▸ **Task prompt**
Each line of the records that follow must come back exactly, with pictures skipped.

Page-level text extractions
========================================================================

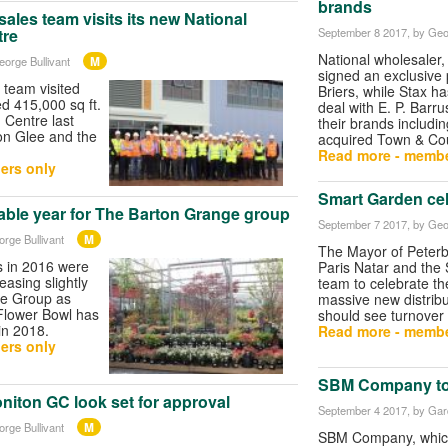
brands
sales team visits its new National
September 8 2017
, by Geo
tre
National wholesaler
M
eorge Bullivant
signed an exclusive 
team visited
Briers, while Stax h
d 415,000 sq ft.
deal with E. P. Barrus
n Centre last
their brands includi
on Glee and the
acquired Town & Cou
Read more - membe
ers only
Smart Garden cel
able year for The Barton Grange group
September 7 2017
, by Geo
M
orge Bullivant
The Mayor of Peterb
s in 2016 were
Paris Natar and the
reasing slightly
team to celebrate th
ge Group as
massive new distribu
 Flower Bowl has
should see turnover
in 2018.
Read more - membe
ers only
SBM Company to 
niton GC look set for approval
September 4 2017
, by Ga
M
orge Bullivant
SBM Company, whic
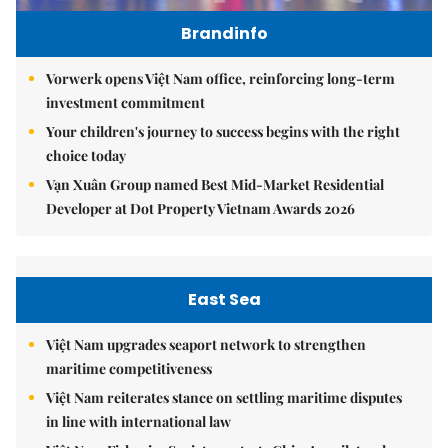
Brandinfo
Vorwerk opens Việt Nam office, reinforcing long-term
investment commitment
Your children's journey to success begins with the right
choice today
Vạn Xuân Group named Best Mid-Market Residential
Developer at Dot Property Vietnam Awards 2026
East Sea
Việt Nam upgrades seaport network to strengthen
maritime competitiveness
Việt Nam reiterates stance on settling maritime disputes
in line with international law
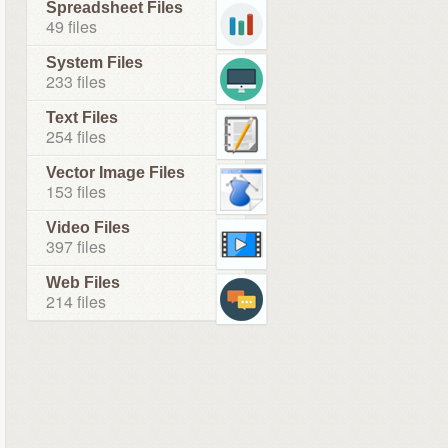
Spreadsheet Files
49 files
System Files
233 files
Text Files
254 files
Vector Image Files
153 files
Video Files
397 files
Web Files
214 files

========================================================================

▸ **Exercise response**
brands
sales team visits its new National
September 8 2017
, by Geo
tre
National wholesaler
M
eorge Bullivant
signed an exclusive 
team visited
Briers, while Stax h
d 415,000 sq ft.
deal with E. P. Barrus
n Centre last
their brands includi
on Glee and the
acquired Town & Cou
Read more - membe
ers only
Smart Garden cel
able year for The Barton Grange group
September 7 2017
, by Geo
M
orge Bullivant
The Mayor of Peterb
s in 2016 were
Paris Natar and the
reasing slightly
team to celebrate th
ge Group as
massive new distribu
 Flower Bowl has
should see turnover
in 2018.
Read more - membe
ers only
SBM Company to 
niton GC look set for approval
September 4 2017
, by Ga
M
orge Bullivant
SBM Company, whic
Brandinfo
Vorwerk opens Việt Nam office, reinforcing long-term
investment commitment
Your children's journey to success begins with the right
choice today
Vạn Xuân Group named Best Mid-Market Residential
Developer at Dot Property Vietnam Awards 2026
East Sea
Việt Nam upgrades seaport network to strengthen
maritime competitiveness
Việt Nam reiterates stance on settling maritime disputes
in line with international law
Spreadsheet Files
49 files
System Files
233 files
Text Files
254 files
Vector Image Files
153 files
Video Files
397 files
Web Files
214 files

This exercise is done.